> About this task: Could you return the data below exactly as it appears?

(Stored data)
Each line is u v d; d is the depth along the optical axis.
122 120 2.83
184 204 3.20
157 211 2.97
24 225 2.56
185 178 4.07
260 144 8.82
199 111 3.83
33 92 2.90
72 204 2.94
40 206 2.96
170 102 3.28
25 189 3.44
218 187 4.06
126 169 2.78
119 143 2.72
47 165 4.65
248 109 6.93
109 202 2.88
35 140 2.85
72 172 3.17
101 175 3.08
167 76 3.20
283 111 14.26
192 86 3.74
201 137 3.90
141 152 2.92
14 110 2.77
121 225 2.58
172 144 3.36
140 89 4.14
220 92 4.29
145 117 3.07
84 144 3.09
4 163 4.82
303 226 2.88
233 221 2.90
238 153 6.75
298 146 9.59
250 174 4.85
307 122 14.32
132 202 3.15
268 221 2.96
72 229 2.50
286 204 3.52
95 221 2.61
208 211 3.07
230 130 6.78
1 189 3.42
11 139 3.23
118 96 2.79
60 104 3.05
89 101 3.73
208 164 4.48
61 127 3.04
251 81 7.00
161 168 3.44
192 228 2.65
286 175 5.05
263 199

> Response area:
Each line is u v d; d is the depth along the optical axis.
122 120 2.83
184 204 3.20
157 211 2.97
24 225 2.56
185 178 4.07
260 144 8.82
199 111 3.83
33 92 2.90
72 204 2.94
40 206 2.96
170 102 3.28
25 189 3.44
218 187 4.06
126 169 2.78
119 143 2.72
47 165 4.65
248 109 6.93
109 202 2.88
35 140 2.85
72 172 3.17
101 175 3.08
167 76 3.20
283 111 14.26
192 86 3.74
201 137 3.90
141 152 2.92
14 110 2.77
121 225 2.58
172 144 3.36
140 89 4.14
220 92 4.29
145 117 3.07
84 144 3.09
4 163 4.82
303 226 2.88
233 221 2.90
238 153 6.75
298 146 9.59
250 174 4.85
307 122 14.32
132 202 3.15
268 221 2.96
72 229 2.50
286 204 3.52
95 221 2.61
208 211 3.07
230 130 6.78
1 189 3.42
11 139 3.23
118 96 2.79
60 104 3.05
89 101 3.73
208 164 4.48
61 127 3.04
251 81 7.00
161 168 3.44
192 228 2.65
286 175 5.05
263 199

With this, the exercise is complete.